Martine Nougué écrit en embuscade depuis son petit village du Languedoc au coeur des vignes de la lagune de Thau. C’est un endroit dont elle connait tous les recoins et qui constitue la toile de fond de ses romans. Déjà avec Les Belges reconnaissants”, son premier roman, Martine Nougué avait réussi à nous entrainer dans les pas de l’officier de police Pénélope Cissé, officier de police du commissariat de Sète qui va devoir fouiller dans le passé trouble du village de Castellac pour retrouver l'assassin de son maire. Dans « Le vrai du faux et même pire » nous retrouvons Pénélope  pour une nouvelle enquête qui se déroule cette fois dans le quartier de La Pointe à Sète, petit port sur le bassin de Thau. 
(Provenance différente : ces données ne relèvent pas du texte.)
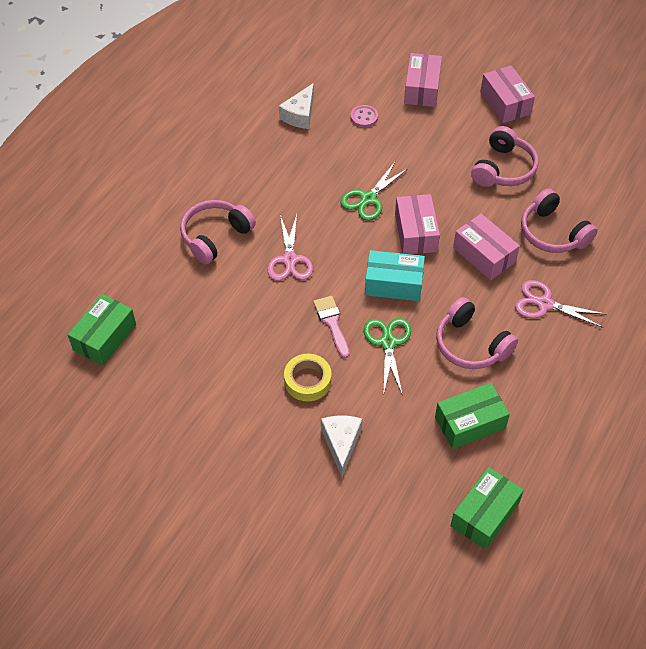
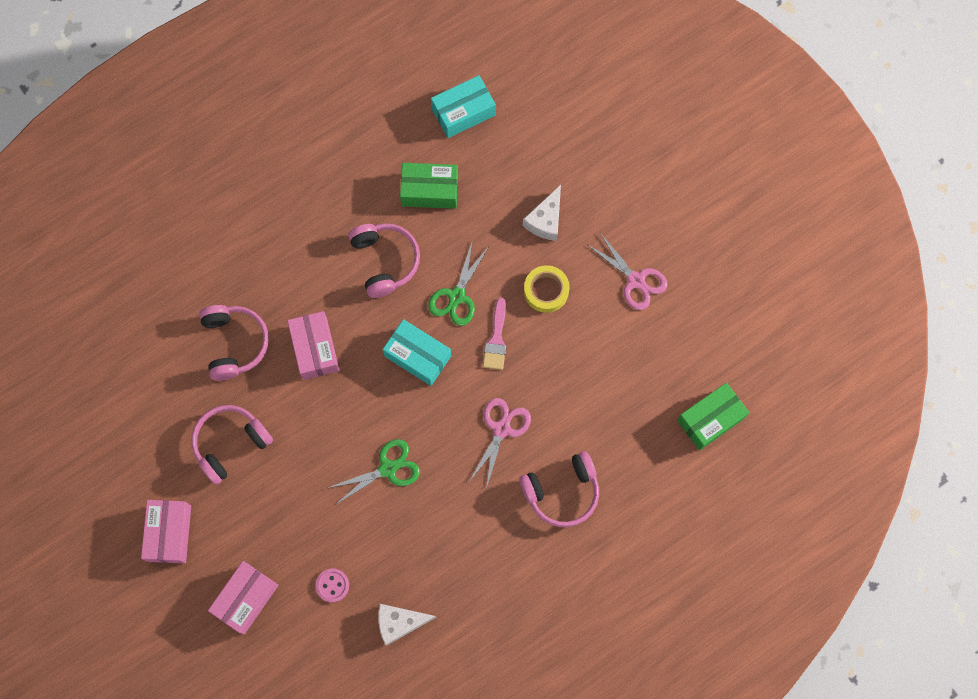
camera: 155 degrees left, 20 degrees up
(300, 115) = (399, 623): white cheese -> white cheese turned 150 degrees counterclockwise
(415, 233) = (364, 405): pink box -> none
(485, 514) = (463, 112): green box -> turquoise box
(544, 304) = (294, 271): pink scissors -> pink scissors (636, 280)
   Pénélope Cissé est une forte tête qui s’entend très bien avec son supérieur direct  commandant Garamont. Quand le récit débute Pénélope revient de son pays d’origine, le Sénégal où elle est allée chercher sa fille, la petite Lisa-Fatouh,  qui passera ses vacances à Sète. Elle est âgée de onze ans et demi, et possède un esprit vif. Elle peut compter sur Luigi,  son ami bouquiniste pour la prendre en charge quand elle travaille. La petite fait preuve d’un grand intérêt pour les livres, et adopte rapidement Luigi. Mais de son côté sa mère doit régler une sale affaire : une maladie menace l’ostréiculture de l’Étang de Thau et des stocks d’huîtres sont régulièrement volés sur la côte. Par ailleurs Garamond et Cissé doivent expliquer rapidement la disparition de trois habitants du quartier de la Pointe : Armand, Jocelyn et Louis. Des voyous de petite envergure. Armand est patron de bar, connu pour ses violences envers son épouse, qu’il prostitue. Jocelyn est propriétaire d’exploitations d’ostréiculture, connu pour ses petits trafics et ses magouilles. Quant à Louis, c’est un voyou sans intelligenceIl se trouve qu’il y a un lien entre l’empoisonnement de La Pointe et la disparition des trois hommes.  Qui est derrière cet empoisonnement  du petit port ? C’est l’enigme que vont devoir résoudre les deux flics sétois.

    Martine Nougué réussit un polar plein de saveur  languedocienne. Elle croque avec beaucoup de talent des personnages haut en couleur comme Marceline, vieille militante éco-féministe, qui éclaire l’affaire sous un jour particulier.  « Le vrai du faux et même pire » possède les charmes du roman provincial et  l’efficacité d’un polar inspiré.